[O que fazer]:
(1) Traduza para o inglês esta frase do trecho do documento: "Entre cada um dos escudos da coroa havia uma rosa de brilhante."
(2) Segundo o trecho do documento, quem projetou o armazém do Cais do Valongo?
(3) Transcreva sem alterações a passagem do trecho do documento que vai de "Sob a presidência" até "de Oliveira Castro.".

[Trecho do documento]:
▽

Mesmo assim, o artista continuou a trabalhar com os instrumentos amarrados nos punhos!
Coroa imperial
Em outubro de 1933, os jornais noticiaram uma perda e tanto para o Brasil: a coroa imperial – utilizada por D. Pedro I – deixou de fazer parte do patrimônio nacional e foi devolvida à família dos Braganças. A decisão foi do STF em ação movida pelos herdeiros do monarca para reaver a relíquia.
Sob a presidência do então ministro Plínio Casado, o STF entendeu que o artefato valioso é um patrimônio particular do imperador e determinou sua restituição ao então inventariante Americo Mendes de Oliveira Castro.
Desde 1887, a coroa estava depositada em caixa forte no Tesouro Nacional, “era uma lição viva de história”, dizia um dos periódicos.
Feita pelo ourives Francisco Gomes da Silva e Debret em 1822, possuía mais de 22 quilates de ouro.
Entre cada um dos escudos da coroa havia uma rosa de brilhante.
Armazém do Cais do Valongo
Em 2018, o Ministério Público Federal - MPF ajuizou ação contra a União, a ONG Ação da Cidadania e a Fundação Cultural Palmares requerendo a reintegração de posse do Armazém Central das Docas Pedro II, conhecido como armazém do Cais do Valongo.
O local foi projetado pelo engenheiro negro André Rebouças, no século XIX, sem uso de mão de obra escrava. O edifício é de propriedade da União e, à época da ação, estava ocupado pela ONG Ação Cidadania.
Segundo apurou o MPF, a ONG obteve, no ano de 2016, receita de R$ 1,4 milhão, o equivalente a 83,54% dos seus ingressos, com a locação ilegal do prédio público federal para festas e filmagens, inclusive com o patrocínio de marcas comerciais. O imóvel é de propriedade da União e foi tombado pelo Iphan em 2016.

△

[Amostra dos dados]:
▽

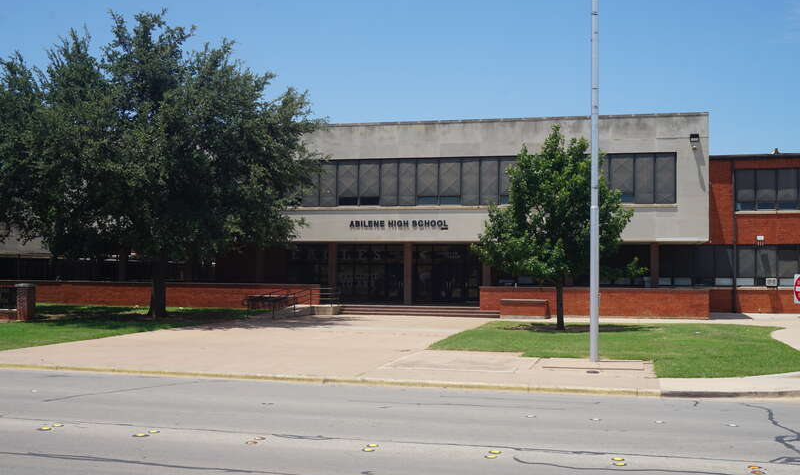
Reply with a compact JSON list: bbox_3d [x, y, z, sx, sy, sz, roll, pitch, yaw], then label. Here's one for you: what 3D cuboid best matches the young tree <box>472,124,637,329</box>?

△

[Respostas às tarefas]:
(1) Between each of the crown's shields there was a diamond rose.

(2) O engenheiro negro André Rebouças, no século XIX.

(3)
Sob a presidência do então ministro Plínio Casado, o STF entendeu que o artefato valioso é um patrimônio particular do imperador e determinou sua restituição ao então inventariante Americo Mendes de Oliveira Castro.